Le règne de Poutine pourrait prendre fin à cause de cette crise
Depuis un quart de siècle, Vladimir Poutine se donne l’image d’un chef tout-puissant. Il ne s'affiche désormais plus torse nu, mais ses médias d’Etat continuent de cultiver le mythe d’un président infaillible. Quand quelque chose tourne mal, ils l’ignorent ou en font porter la faute à ses subalternes, jusqu’à ce que Poutine, dans sa «grande sagesse», vienne corriger leurs erreurs.
Mais cette mécanique bien rodée se grippe. Le quotidien des Russes est désormais perturbé par des crises simultanées: carburant, alimentation et peut-être bientôt les banques. La situation est-elle critique? Et surtout, pourrait-elle ébranler le pouvoir du président russe?
De l'ascension fulgurante à l'essoufflement
Quand Vladimir Poutine accède au pouvoir en 2000, la Russie sort d’une décennie noire: effondrement du communisme, stagnation économique, crise financière de 1998. Le pire semble passé. Le pays entre alors dans une phase de boom inédit: entre 1998 et 2008, le revenu moyen des Russes triple.
Porté par cette prospérité, le chef du Kremlin devient populaire et consolide sa mainmise sur le pouvoir. L’élite l'a d’abord perçu comme une marionnette, mais il en devient vite le maître. Ses adversaires sont réduits au silence, emprisonnés, empoisonnés ou éliminés. Poutine s’impose comme l’homme le plus puissant (et sans doute l’un des plus riches) de Russie.
Mais son bilan économique s’affaiblit avec le temps. Entre 2008 et 2019, les revenus n’augmentent plus que d’un facteur de 1,5, soit moins de la moitié du rythme de la décennie précédente. Parallèlement, les anciens pays satellites de l’Union soviétique, désormais membres de l’Union européenne, progressent plus vite.
La guerre comme remède politique
Face au déclin de sa popularité, Vladimir Poutine trouve une issue dans le nationalisme. L’annexion de la Crimée en 2014 fait bondir sa cote. Selon l’activiste Bill Browder, c’est précisément pour raffermir son pouvoir intérieur qu’il aurait lancé la guerre.
En 2022, il récidive avec l’invasion de l’Ukraine. L’Occident promet des sanctions qui, Joe Biden l'assure, vont «écraser» l’économie russe. Or, contre toute attente, la Russie affiche deux ans de croissance vigoureuse. Du pain béni pour Poutine et sa propagande: voyez, pays d'Occident, comme la Russie est résiliente, comme vos sanctions ne l'affectent pas. Mais ce rebond n’est qu’un trompe-l’œil: une prospérité artificielle financée à crédit.

### VOTRE TÂCHE
Recopiez mot pour mot le passage de l'article sur Poutine, en commençant à « Mais cette mécanique » et en terminant à « des Russes triple. ». Les lignes qui suivent proviennent d'une autre source.

### EXTRAIT DE DONNÉES
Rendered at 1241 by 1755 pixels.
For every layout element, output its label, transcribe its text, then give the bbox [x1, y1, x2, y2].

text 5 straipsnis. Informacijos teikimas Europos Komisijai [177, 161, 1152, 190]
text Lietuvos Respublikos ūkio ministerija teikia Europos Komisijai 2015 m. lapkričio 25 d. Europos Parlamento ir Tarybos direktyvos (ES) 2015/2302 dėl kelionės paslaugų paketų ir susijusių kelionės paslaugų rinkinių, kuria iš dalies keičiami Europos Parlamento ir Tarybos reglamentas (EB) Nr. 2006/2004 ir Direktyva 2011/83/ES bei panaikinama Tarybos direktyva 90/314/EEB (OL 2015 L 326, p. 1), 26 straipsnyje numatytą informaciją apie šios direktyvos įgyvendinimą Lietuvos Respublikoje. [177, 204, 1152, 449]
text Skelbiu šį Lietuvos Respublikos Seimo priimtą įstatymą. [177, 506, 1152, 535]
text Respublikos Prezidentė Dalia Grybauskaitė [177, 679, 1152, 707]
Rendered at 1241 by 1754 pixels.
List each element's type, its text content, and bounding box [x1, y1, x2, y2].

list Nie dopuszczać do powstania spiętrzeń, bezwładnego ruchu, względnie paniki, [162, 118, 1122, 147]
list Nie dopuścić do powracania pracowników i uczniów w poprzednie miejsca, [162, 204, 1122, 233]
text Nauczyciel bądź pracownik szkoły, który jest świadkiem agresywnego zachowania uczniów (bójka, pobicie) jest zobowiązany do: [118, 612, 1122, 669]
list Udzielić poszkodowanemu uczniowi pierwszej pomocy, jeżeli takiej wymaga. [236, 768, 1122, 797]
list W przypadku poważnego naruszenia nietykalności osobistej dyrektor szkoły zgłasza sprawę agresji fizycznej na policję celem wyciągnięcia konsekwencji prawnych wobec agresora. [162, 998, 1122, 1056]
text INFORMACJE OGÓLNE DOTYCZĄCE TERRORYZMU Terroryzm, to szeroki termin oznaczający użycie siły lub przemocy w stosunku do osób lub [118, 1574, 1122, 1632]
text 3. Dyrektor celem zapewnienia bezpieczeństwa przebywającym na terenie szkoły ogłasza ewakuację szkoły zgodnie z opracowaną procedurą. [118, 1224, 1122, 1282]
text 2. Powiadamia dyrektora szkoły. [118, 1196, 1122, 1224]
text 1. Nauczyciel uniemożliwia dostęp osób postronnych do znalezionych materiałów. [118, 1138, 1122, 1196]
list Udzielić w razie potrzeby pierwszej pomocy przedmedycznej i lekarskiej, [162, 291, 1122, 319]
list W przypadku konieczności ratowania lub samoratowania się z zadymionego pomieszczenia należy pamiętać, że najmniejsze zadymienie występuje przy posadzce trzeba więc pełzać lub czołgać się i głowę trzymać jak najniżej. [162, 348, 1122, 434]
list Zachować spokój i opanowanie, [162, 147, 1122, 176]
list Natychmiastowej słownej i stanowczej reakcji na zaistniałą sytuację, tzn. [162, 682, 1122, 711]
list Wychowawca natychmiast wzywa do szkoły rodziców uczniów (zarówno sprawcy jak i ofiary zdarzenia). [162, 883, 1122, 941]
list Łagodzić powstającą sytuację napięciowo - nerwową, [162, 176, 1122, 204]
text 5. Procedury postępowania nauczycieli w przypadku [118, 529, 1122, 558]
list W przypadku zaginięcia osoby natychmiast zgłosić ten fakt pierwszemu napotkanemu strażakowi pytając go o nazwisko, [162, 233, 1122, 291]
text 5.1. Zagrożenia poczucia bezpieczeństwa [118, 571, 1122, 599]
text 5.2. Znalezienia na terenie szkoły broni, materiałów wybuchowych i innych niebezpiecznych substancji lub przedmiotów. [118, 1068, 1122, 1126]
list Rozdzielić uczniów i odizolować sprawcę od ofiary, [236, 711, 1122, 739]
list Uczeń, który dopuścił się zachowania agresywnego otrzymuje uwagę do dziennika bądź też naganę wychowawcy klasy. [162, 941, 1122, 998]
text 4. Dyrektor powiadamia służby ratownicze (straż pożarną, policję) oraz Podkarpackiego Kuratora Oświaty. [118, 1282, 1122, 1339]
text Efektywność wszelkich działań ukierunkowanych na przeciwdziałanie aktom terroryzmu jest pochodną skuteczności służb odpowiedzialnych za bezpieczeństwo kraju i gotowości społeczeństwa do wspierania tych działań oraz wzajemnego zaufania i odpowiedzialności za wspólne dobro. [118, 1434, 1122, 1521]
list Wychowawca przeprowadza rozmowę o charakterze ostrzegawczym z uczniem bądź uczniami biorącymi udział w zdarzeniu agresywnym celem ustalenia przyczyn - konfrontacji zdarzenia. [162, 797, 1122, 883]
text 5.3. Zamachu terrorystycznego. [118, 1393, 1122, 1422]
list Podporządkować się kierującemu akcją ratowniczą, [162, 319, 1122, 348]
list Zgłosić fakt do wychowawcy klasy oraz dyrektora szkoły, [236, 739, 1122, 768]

### RÉSULTAT
Mais cette mécanique bien rodée se grippe. Le quotidien des Russes est désormais perturbé par des crises simultanées: carburant, alimentation et peut-être bientôt les banques. La situation est-elle critique? Et surtout, pourrait-elle ébranler le pouvoir du président russe?
De l'ascension fulgurante à l'essoufflement
Quand Vladimir Poutine accède au pouvoir en 2000, la Russie sort d’une décennie noire: effondrement du communisme, stagnation économique, crise financière de 1998. Le pire semble passé. Le pays entre alors dans une phase de boom inédit: entre 1998 et 2008, le revenu moyen des Russes triple.